A welcome advancement sees users involved in the planning, as well as the execution of missions.
Gamers will have to decide whether to undertake a well-planned heist or go in all guns blazing, and then decide who to hire for the job, weighing up the size of your cut against the ability of the criminal.
The process of deciding these elements is quick and simple, ensuring it doesn’t detract from actually playing the game but creates a more customised experience.
The gameplay will be extremely familiar to those who have played the previous incarnations. Shooting, driving and controlling your character has the same feel and fluidity that have made the series so playable since it went 3D.
Other elements are also identical to what has gone before. The stars that reflect your ‘wanted’ level by the police, the ability to perfect your aim at the shooting range at Ammu-Nation, and yes, if you so wish, the option to pick up prostitutes.
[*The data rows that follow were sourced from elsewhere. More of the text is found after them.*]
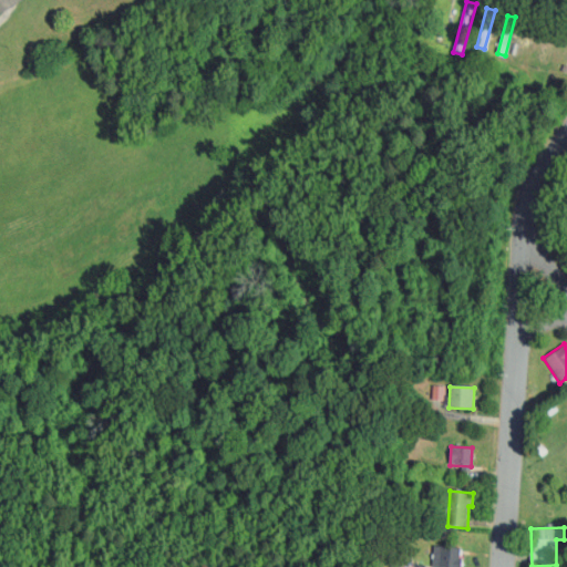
[(433,566),(435,545),(460,548),(459,558),(462,558),(461,566),(433,566)]
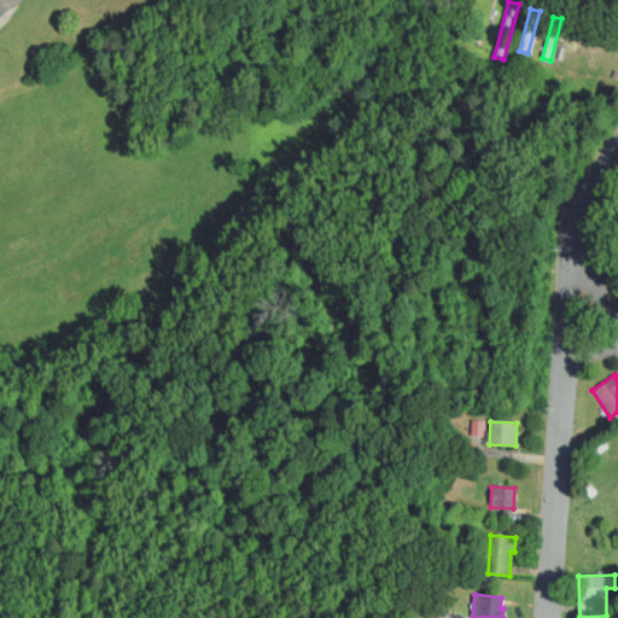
All buildings are outlined.
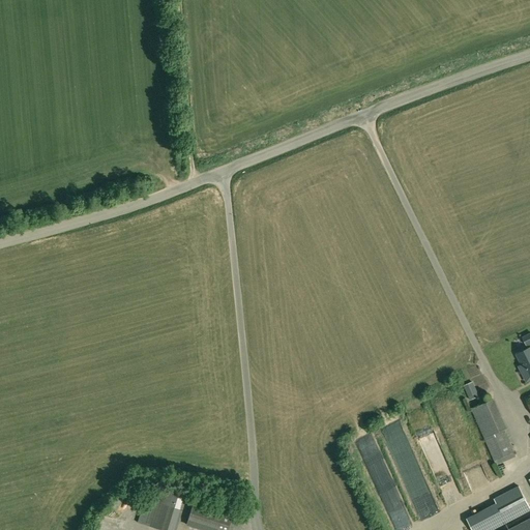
[(529,378),(529,347),(517,354),(524,369),(521,370),(526,380),(529,378)]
Perhaps mindful of pushing new boundaries in the series, there are more in-game activities available to your characters than ever before.
Gamers can take Michael for a round of golf, play tennis with Franklin and his wonderfully inept friend Lamar and even try their luck at a triathlon.
While this feature of the game is entertaining - the activities on offer are not sufficiently complex and challenging for prolonged enjoyment.
This particular gamer made it through two holes before the golf club was used for hitting something other than a ball. They may come into their own when the online element of the game is launched on October 1, but having been prominently featured in the official trailers for the game, they were a disappointment.
Despite all the violence, the humour in GTA has given the series a unique charm - and the most recent instalment excels in this area. Among some highlights are Franklin’s dog Chops being distracted during a mission to go and copulate with a stray, watching an oddly familiar English accented judge on the TV show Fame and Shame and taking a visit to the offices of social media company ‘Lifeinvader’ - complete with posters on the wall with slogans such as ‘Keep calm and carry on sharing’.
GTA V has all the elements that stood the series apart from rival titles. From the humour to the gameplay and the soundtrack to the imaginative missions. When set against the incredible backdrop of Los Santos – a flawless experience ensues. Where previous titles in the series have been labelled ‘game changers’, this feels more like GTA doing what it does best. More risks could have been taken by the developers - a female lead character perhaps - but that aside, it is the finest game in arguably the greatest series ever made.